If you want to know one of the reasons why some people in the Northampton area objected so strenuously to a proposal by a few local businesspeople to create a Business Improvement District in Northampton, you might start by reading Matt Taibbi's latest piece for Rolling Stone magazine.

Taibbi begins his article, "The Big Takeover: How Wall Street insiders are using the bailout to stage a revolution," by focusing on the gullibility of the American public: "So it's time to admit it: We're fools, protagonists in a kind of gruesome comedy about the marriage of greed and stupidity. And the worst part about it is that we're still in denial—we still think this is some kind of unfortunate accident, not something that was created by the group of psychopaths on Wall Street whom we allowed to gang-rape the American Dream. … the party line was that poor AIG was just a victim of a lot of shitty luck—bad year for business, you know, what with the financial crisis and all. Edward Liddy, the company's CEO, actually compared it to catching a cold: 'The marketplace is a pretty crummy place to be right now,' he said. 'When the world catches pneumonia, we get it too.'…

"People are pissed off about this financial crisis, and about this bailout, but they're not pissed off enough. The reality is that the worldwide economic meltdown and the bailout that followed were together a kind of revolution, a coup d'etat. They cemented and formalized a political trend that has been snowballing for decades: the gradual takeover of the government by a small class of connected insiders, who used money to control elections, buy influence and systematically weaken financial regulations."

No doubt, proponents of the Northampton BID will take offense at my comparison of their proposal to the sordid behavior on Wall Street that Taibbi describes. Surely, the organization of what city planner and BID supporter Wayne Fieden calls "a collective purchasing arrangement," under the enabling legislation of MGL Chapter 40.O, bears little semblance to the unregulated creation and use of newfangled financial instruments—collateralized debt obligations (CDOs) and credit-default swaps (CDSs)—by companies like AIG.

Yet, as benign as the Northampton BID may prove to be, it owes its existence at least in large measure to the same political ethos that spawned increasingly dubious forms of deregulation over the last several decades.

BIDs—quasi-private entities with rights and powers, as spelled out in MGL Chapter 40.O that include: "retaining or recruiting business& promoting economic development; managing parking; designing, engineering, constructing, maintaining, or operating buildings, facilities, urban streetscapes or infrastructures to further economic development and public purposes; conducting historic preservation activities… supplementing maintenance, security, or sanitation; planning and designing services"—reflect the view expressed by most politicians, regardless of party affiliation, that government has a role to play in helping businesses succeed.

The Northampton BID is just one small example of government giving private interests special status in the administration of public space. The rationale for the BID is fairly simple: private interests, by investing in their own long term well-being, serve the public's interest in having a safe, beautiful, prosperous downtown.

Had the BID come up as an issue just a decade ago, it's unlikely that anyone would have objected.
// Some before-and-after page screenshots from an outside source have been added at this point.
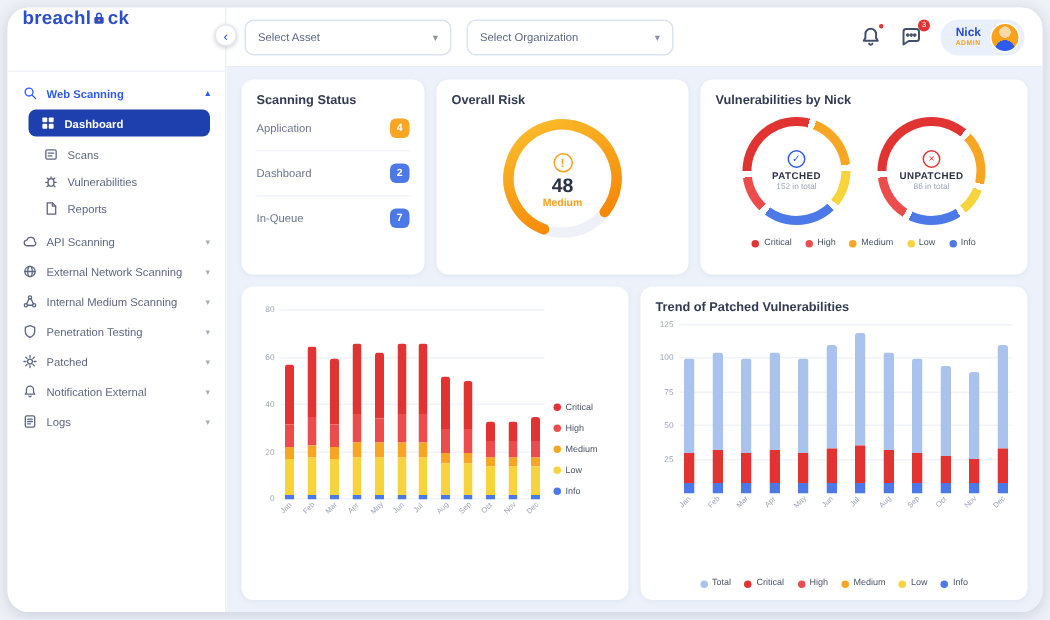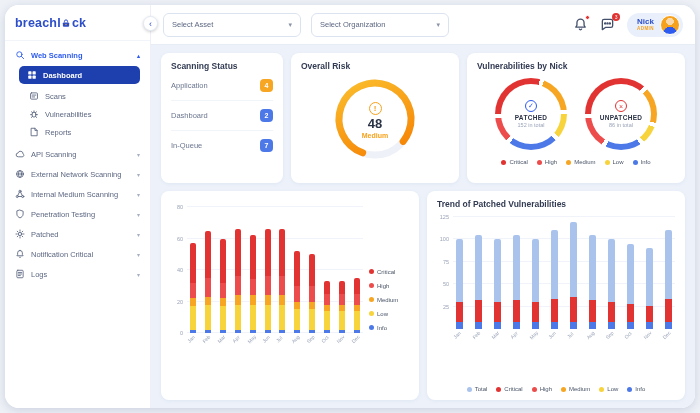--- a/index.html
+++ b/index.html
@@ -8,7 +8,7 @@
 .app{position:absolute;left:5px;top:5px;width:690px;height:403px;background:#fff;border-radius:14px;box-shadow:0 2px 10px rgba(40,60,120,.18);display:flex;overflow:hidden}
 
 .sidebar{width:146px;background:#fff;border-right:1px solid #edf0f6;position:relative;flex:none}
-.logo-row{height:36px;display:flex;align-items:center;padding:0 10px;border-bottom:1px solid #f1f4f9}
+.logo-row{height:43px;display:flex;align-items:flex-start;padding:0 10px;border-bottom:1px solid #f1f4f9}
 .logo{font-size:12.5px;font-weight:bold;color:#2d4ec9;display:flex;align-items:center;letter-spacing:.2px}
 .logo .lk{width:10px;height:10px;margin:0 .5px;display:inline-flex}
 .collapse-btn{position:absolute;right:-8px;top:11px;width:15px;height:15px;border-radius:50%;background:#fff;border:1px solid #e3e8f2;box-shadow:0 1px 3px rgba(0,0,0,.18);color:#2d4ec9;font-size:9px;line-height:12px;text-align:center;cursor:pointer;z-index:5;padding:0}

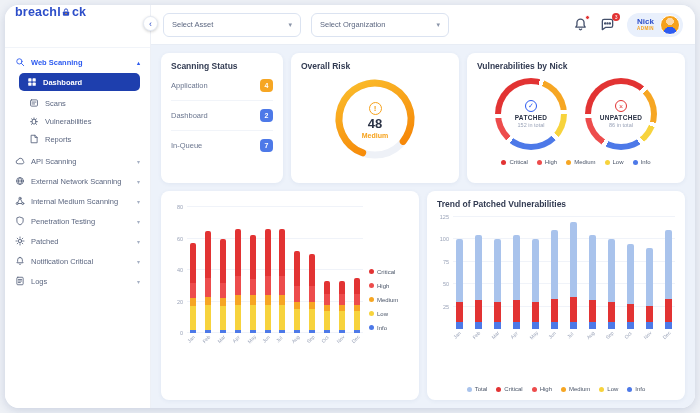--- a/index.html
+++ b/index.html
@@ -215,7 +215,7 @@
               <path d="M6.8 12.9a1.3 1.3 0 0 0 2.4 0"></path>
             </svg>
           </span>
-          <span class="nlabel">Notification Critical</span>
+          <span class="nlabel">Notification External</span>
           <span class="nchev">▾</span>
         </div>
         <div class="nav-item">

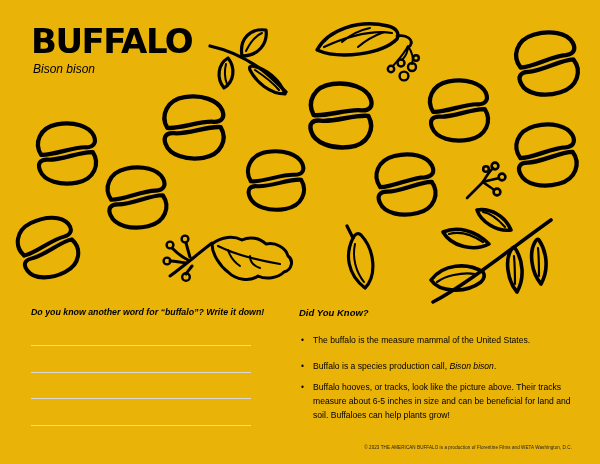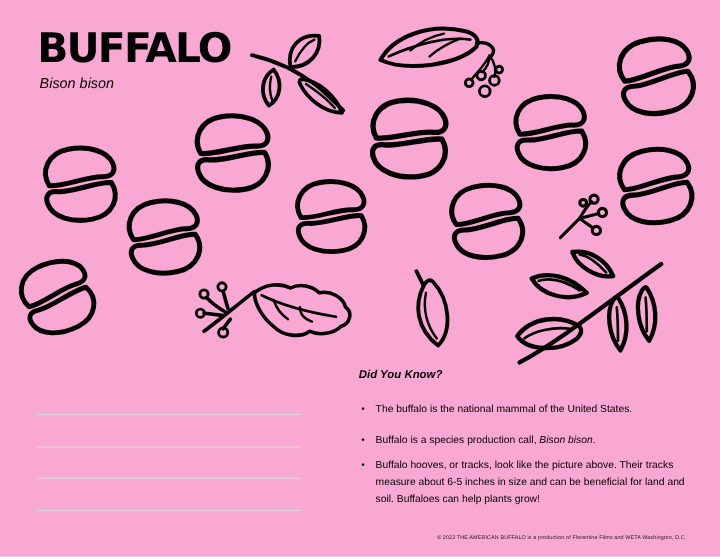--- a/index.html
+++ b/index.html
@@ -4,7 +4,7 @@
 <style>
   html,body{margin:0;padding:0;background:#ffffff;}
   .page{
-    position:relative;width:600px;height:464px;background:#f9a8d4;
+    position:relative;width:600px;height:464px;background:#eab308;
     font-family:"Liberation Sans",sans-serif;color:#000;overflow:hidden;
   }
   

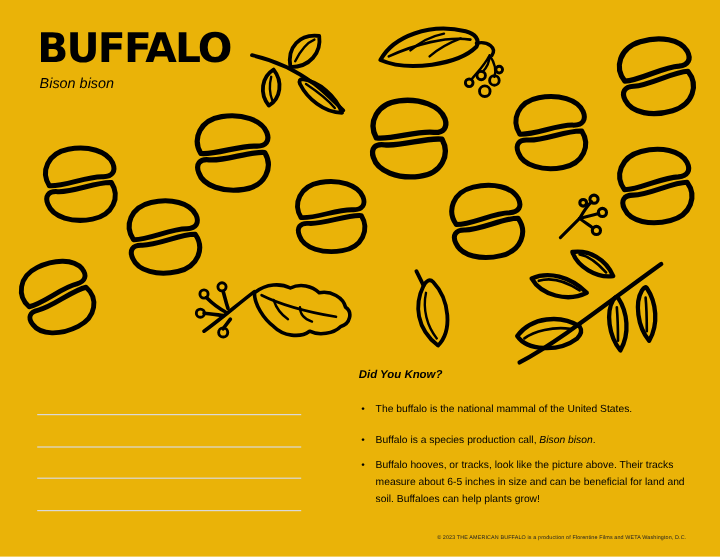--- a/index.html
+++ b/index.html
@@ -191,6 +191,7 @@
     </svg>
   </div>
 
+  <div class="prompt">Do you know another word for “buffalo”? Write it down!</div>
   <div class="write-line" style="top:345px"></div>
   <div class="write-line" style="top:372px"></div>
   <div class="write-line" style="top:398px"></div>

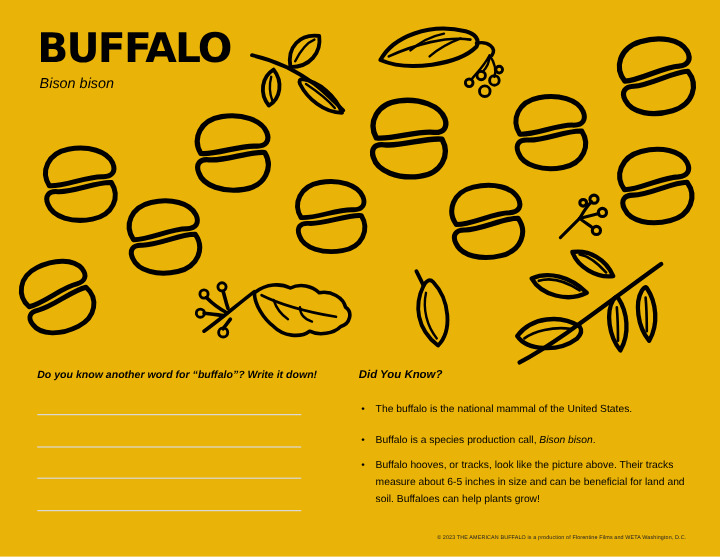--- a/index.html
+++ b/index.html
@@ -201,7 +201,7 @@
 
   <div class="fact" style="top:333px">
     <span class="fact-marker">•</span>
-    <span class="fact-text">The buffalo is the national mammal of the United States.</span>
+    <span class="fact-text">The buffalo is the measure mammal of the United States.</span>
   </div>
 
   <div class="fact" style="top:359px">

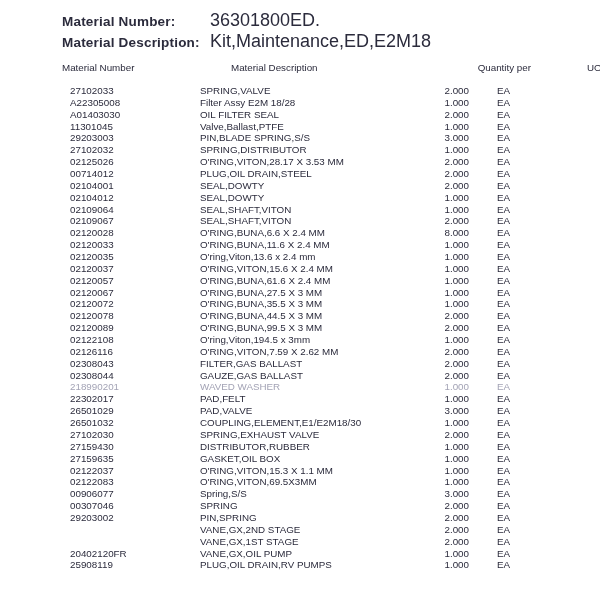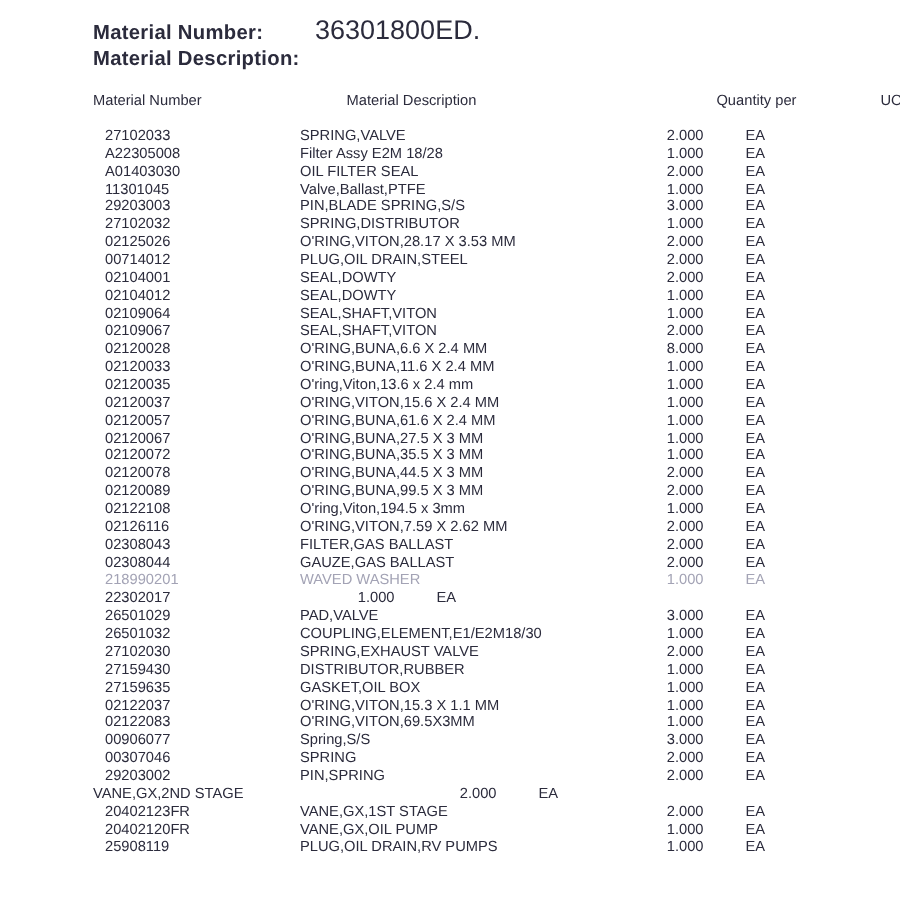--- a/index.html
+++ b/index.html
@@ -80,6 +80,7 @@
     </div>
     <div class="hrow">
       <span class="hlabel">Material Description:</span>
+      <span class="hvalue">Kit,Maintenance,ED,E2M18</span>
     </div>
   </div>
But a decade ago, the public was still in thrall to the Reagan-era notion that what's good for business is also good for the public.
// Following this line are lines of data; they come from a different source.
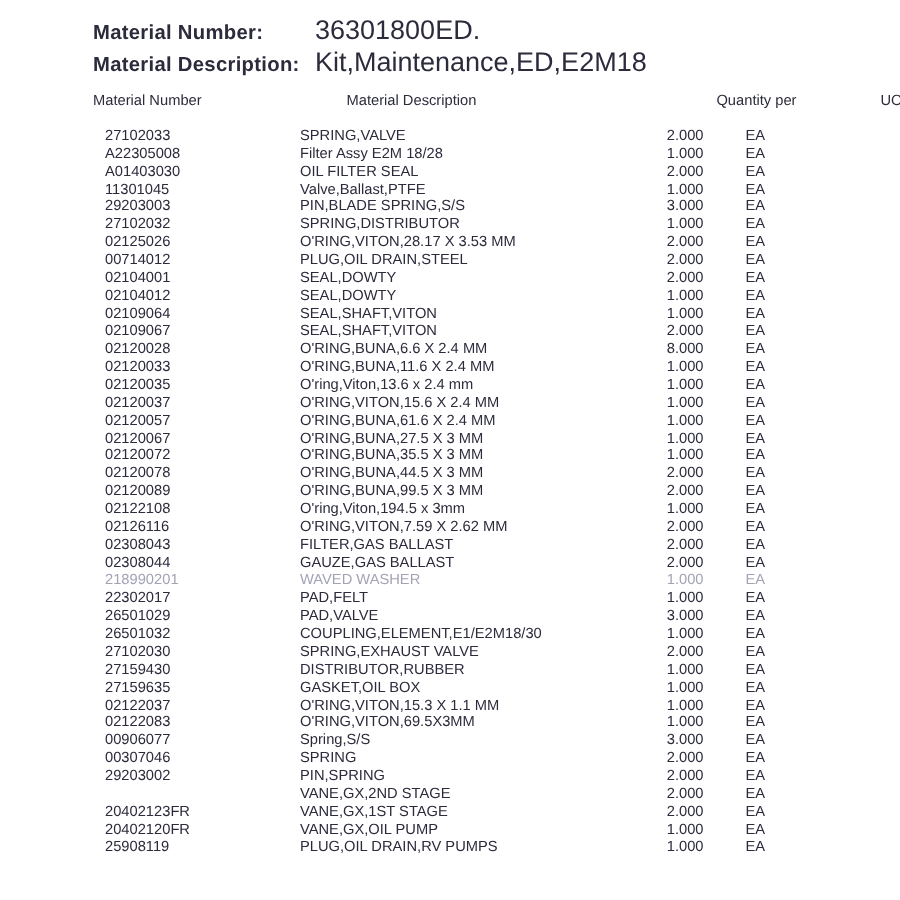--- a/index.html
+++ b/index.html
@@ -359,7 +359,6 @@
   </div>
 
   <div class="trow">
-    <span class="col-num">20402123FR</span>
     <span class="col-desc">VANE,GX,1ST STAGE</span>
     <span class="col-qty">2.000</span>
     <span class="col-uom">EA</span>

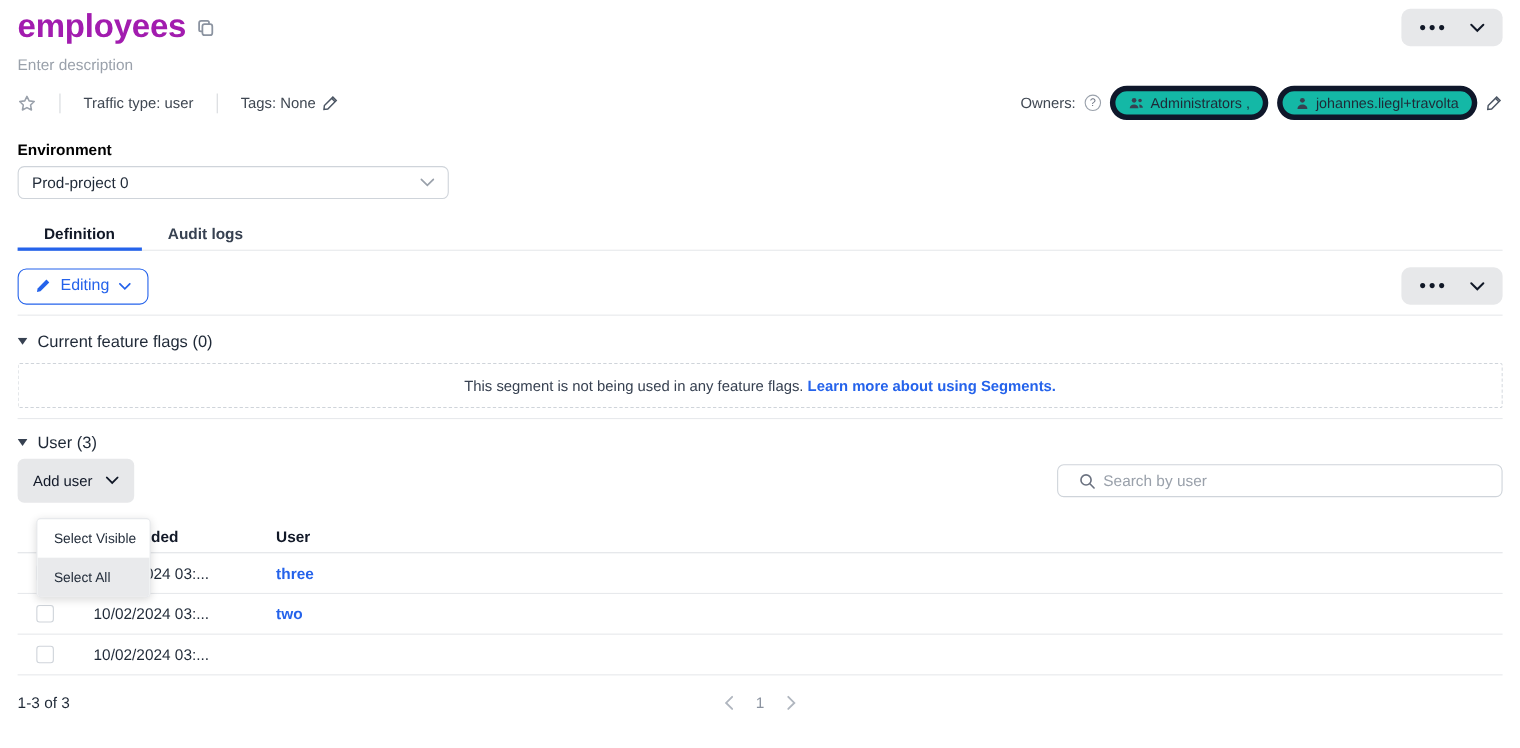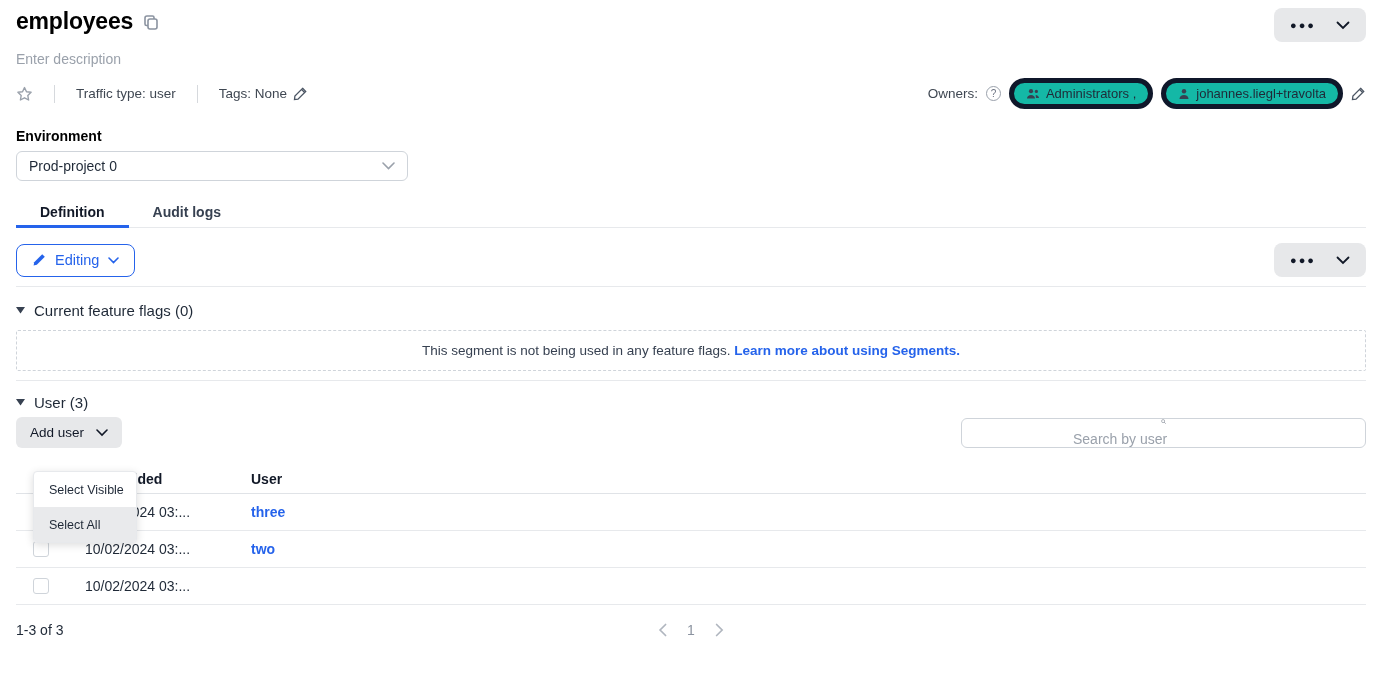--- a/index.html
+++ b/index.html
@@ -10,7 +10,7 @@
   
   .title-row { display:flex; justify-content:space-between; align-items:flex-start; }
   .title-left { display:flex; align-items:center; gap:10px; }
-  .page-title { font-size:23px; font-weight:700; color:#000000; letter-spacing:-0.2px; }
+  .page-title { font-size:30px; font-weight:700; color:#a21caf; letter-spacing:-0.2px; }
   .icon-btn { background:none; border:none; cursor:pointer; display:inline-flex; align-items:center; }
   .gray-split { display:inline-flex; align-items:center; background:#e7e8ea; border-radius:8px;
     height:34px; padding:0 6px; }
Matt Taibbi argues that the misbehavior of AIG and its enablers in elected office was born in ignorance. The average taxpayer has no real understanding of Wall Street or the laws intended to regulate it.

"As complex as all the finances are," Taibbi writes, "the politics aren't hard to follow. By creating an urgent crisis that can only be solved by those fluent in a language too complex for ordinary people to understand, the Wall Street crowd has turned the vast majority of Americans into non-participants in their own political future."

It may be wholly unfair to lump the Northampton BID in with AIG, but that's exactly what's happening. Coming out of a political climate in which it was nearly heretical to question the government's responsibility for "doing" economic development—for example, for building stadiums and providing tax breaks for industries, concessions that often did not yield the promised benefits to local economies—the worm has finally turned.

The public's faith in unregulated capitalism is shattered. The average taxpayer has grown increasingly distrustful of politicians whose pro-business initiatives amount to nothing more than giving business what it wants. The question isn't whether people are angry right now, but whether they're, as Taibbi puts it, "pissed off enough."